Дрожь ужаса и возмущения проняла всех присутствующих.
“У этого негодяя нет сердца, — подумал Анри. — Как жаль, что его несчастье, его позор и — главное — его сан избавляют этого человека от вызова, который с радостью бросил бы ему любой из нас!”
— Господа, — понизив голос, сказал Орильи, почувствовав, какое неприятное впечатление произвела на собравшихся здесь храбрецов речь принца, — вы видите, в каком тяжелом состоянии его высочество, не обращайте внимания на его слова. Мне кажется, что после поразившего его несчастья он временами просто заговаривается.

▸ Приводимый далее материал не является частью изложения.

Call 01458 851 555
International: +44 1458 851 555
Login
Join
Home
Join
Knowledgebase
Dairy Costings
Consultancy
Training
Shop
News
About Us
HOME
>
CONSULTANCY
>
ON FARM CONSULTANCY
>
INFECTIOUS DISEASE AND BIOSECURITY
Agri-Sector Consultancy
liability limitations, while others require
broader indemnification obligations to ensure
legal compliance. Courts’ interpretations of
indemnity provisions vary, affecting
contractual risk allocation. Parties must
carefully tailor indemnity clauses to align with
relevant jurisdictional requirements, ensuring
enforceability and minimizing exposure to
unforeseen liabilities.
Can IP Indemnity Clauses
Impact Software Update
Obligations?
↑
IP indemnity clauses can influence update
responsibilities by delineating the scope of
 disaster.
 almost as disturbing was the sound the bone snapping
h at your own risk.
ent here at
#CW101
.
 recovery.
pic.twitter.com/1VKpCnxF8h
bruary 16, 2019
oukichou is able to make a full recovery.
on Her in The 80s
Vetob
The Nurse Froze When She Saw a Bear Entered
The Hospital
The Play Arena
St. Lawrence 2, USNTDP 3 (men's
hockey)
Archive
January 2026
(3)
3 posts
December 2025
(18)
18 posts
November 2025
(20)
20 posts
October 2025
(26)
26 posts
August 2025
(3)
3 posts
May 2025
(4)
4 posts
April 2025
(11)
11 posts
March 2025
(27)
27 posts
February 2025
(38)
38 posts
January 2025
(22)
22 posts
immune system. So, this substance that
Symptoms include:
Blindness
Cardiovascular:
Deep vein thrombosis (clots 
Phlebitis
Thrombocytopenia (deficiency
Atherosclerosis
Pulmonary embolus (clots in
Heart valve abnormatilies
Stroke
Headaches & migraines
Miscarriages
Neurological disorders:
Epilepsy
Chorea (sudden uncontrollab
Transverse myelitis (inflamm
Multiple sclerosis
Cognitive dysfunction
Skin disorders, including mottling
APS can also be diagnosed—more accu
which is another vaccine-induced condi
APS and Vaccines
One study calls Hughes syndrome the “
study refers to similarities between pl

— Вот как случилось, — продолжал принц, осушая стакан, — что Сент-Эньян умер, а я жив. Впрочем, погибая, он оказал мне последнюю услугу; поскольку он ехал на моем коне, все решили, что погиб я, и слух этот распространился не только во французском войске, но и среди фламандцев, которые прекратили преследование. Но будьте спокойны, господа: добрые фламандцы недолго будут ликовать. Мы отомстим, страшно отомстим, и со вчерашнего дня, по крайней мере в мыслях своих, я формирую самую грозную армию, какая когда-либо существовала.
— А пока, ваше высочество, — заявил Анри, — примите командование моим отрядом; мне, скромному дворянину, не подобает отдавать приказания там, где находится представитель королевского дома.
— Согласен, — сказал принц. — Прежде всего я приказываю всем приняться за ужин. В частности, это относится к вам, дю Бушаж, вы даже не придвинули к себе тарелку.
— Ваше высочество, я не голоден.
— В таком случае, друг мой дю Бушаж, проверьте еще раз посты. Объявите командирам, что я жив, но попросите их не слишком громко выражать свою радость, прежде чем мы не займем какие-нибудь надежные укрепления или не соединимся с войском нашего непобедимого Жуаеза, ибо, признаюсь честно, теперь, пройдя через огонь и воду, я меньше, чем когда-либо, хотел бы попасть в плен.
— Слово вашего высочества — для нас закон, и никто, кроме этих господ, не узнает, что вы оказываете нам честь пребывать среди нас.
Все молча склонились.
Как видит читатель, этому потерпевшему поражение бродяге и беглецу достаточно было одного мгновения, чтобы стать кичливым, беззаботным и властным.
Повелевать сотней людей или ста тысячами — все равно повелевать. Герцог Анжуйский поступил бы точно так же и с самим Жуаезом. Властители всегда требуют не того, что заслужили, а того, что, по их мнению, им следует по их положению.